Dictatorships that degenerate to the benefit of a limited circle of bureaucrats and praetorians have always been preceded by ideological proclamations that are hypocritically masked under formulas of a populist nature, whether democratic or national, and under the pretext of having the broad popular masses behind them. The revolutionary party, on the other hand, does not hesitate to declare its intention to attack the state and its institutions and to hold the defeated class under the despotic weight of the dictatorship, even when it admits that only an advanced minority of the oppressed class has been able to understand this requirement of the struggle.

“The communists – says the Manifesto – disdain to conceal their views and aims.” Only renegades from communism boast of achieving them while keeping them cunningly disguised.

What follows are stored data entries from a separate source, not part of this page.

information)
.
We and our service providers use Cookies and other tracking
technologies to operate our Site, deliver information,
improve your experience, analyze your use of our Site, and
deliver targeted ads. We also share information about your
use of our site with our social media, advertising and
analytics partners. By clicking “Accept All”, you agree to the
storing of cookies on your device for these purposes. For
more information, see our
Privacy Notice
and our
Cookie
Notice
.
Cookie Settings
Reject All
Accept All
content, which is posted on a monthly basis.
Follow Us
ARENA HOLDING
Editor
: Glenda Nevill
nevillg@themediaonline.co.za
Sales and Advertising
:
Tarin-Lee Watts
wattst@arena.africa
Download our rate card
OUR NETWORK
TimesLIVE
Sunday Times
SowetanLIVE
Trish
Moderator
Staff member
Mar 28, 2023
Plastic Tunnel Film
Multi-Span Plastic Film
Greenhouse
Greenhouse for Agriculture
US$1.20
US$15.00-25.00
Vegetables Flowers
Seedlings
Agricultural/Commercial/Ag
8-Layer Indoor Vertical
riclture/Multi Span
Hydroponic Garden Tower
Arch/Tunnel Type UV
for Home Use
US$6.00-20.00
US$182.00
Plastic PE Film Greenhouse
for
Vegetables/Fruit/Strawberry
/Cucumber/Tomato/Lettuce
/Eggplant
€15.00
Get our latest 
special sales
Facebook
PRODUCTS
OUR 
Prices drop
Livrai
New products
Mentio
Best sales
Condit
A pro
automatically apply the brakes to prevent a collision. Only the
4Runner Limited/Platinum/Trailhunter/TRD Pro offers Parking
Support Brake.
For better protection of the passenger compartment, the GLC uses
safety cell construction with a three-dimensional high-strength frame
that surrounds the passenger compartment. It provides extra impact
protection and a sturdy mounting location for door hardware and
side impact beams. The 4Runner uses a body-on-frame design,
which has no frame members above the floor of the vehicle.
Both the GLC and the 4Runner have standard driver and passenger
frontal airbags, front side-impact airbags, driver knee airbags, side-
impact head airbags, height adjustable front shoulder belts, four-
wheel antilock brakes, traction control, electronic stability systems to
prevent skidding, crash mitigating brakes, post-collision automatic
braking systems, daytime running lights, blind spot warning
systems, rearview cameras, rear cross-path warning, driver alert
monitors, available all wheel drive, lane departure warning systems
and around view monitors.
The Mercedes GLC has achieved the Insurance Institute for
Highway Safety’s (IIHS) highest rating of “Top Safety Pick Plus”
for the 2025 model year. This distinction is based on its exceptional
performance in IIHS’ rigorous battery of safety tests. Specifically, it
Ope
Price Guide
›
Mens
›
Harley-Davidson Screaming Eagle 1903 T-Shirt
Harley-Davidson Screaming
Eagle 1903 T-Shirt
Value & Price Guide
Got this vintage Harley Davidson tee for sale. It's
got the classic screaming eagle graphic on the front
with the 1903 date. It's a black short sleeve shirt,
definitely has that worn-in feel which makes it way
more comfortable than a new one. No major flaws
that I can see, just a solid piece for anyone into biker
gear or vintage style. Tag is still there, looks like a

 3) The party must effect a strict organizational rigour in the sense that it does not accept self‑enlargement by means of compromises with other groups, large or small, or worse still through bargaining over concessions with alleged bosses and leaders in order to win rank-and-file members.

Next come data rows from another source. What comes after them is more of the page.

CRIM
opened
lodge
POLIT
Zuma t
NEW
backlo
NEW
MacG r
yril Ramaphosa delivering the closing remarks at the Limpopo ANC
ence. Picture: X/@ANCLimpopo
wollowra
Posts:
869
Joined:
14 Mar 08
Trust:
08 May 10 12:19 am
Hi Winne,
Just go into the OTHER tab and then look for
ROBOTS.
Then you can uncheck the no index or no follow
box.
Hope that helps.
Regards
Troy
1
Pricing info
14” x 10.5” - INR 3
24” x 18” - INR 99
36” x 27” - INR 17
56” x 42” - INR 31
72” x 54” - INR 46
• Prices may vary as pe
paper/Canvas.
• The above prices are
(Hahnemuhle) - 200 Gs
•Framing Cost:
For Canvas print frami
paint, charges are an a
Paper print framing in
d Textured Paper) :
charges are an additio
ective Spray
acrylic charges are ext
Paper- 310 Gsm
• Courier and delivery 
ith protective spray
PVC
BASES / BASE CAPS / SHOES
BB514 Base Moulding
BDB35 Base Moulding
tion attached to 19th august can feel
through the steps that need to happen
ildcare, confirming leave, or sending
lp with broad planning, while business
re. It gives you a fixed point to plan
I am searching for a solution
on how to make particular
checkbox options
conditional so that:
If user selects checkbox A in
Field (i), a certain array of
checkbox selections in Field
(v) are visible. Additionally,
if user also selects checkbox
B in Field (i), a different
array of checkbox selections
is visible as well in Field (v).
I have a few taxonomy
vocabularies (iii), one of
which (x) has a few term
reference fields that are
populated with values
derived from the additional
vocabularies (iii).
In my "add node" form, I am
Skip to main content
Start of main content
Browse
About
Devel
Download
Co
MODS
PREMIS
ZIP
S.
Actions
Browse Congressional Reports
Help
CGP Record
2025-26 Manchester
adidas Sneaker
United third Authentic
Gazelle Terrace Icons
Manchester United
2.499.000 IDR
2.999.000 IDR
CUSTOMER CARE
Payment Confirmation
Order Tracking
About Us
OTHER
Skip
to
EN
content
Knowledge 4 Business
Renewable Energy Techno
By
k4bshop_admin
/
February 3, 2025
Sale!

 4) The party must struggle for a clear historical comprehension of the basic antagonism that underlies the struggle. Communists claim the initiative in leading the assault against an entire world of structures and traditions; they know they constitute a danger for the privileged as a whole, and call on the masses to embark on an offensive struggle, and not a defensive one against the alleged dangers of losing so‑called benefits and advancements, conquered within the capitalist world. Communists do not rent out nor lend out their party to take remedial actions in defence of causes that are not their own, and of non‑proletarian objectives such as freedom, the fatherland, democracy and other such lies. “The workers know they have nothing to lose in the struggle except their chains”.

 5) Communists renounce the entire spectrum of tactical expedients which have been invoked on the back of demands to accelerate the adherence of broad layers of the masses to the revolutionary programme. These expedients are: the political compromise, alliances with other parties, the united front, and the various formulas regarding the state used as a substitute for the proletarian dictatorship – workers’ and peasants’ government, popular government, progressive democracy.
Communists recognize that historically one of the main conditions for the dissolution of the proletarian movement and of the soviet communist regime lay precisely in the use of these tactical methods, and they consider those who deplore the opportunist plague of the Stalinist movement, yet at the same time advocate this tactical paraphernalia, to be more dangerous enemies than the selfsame Stalinists.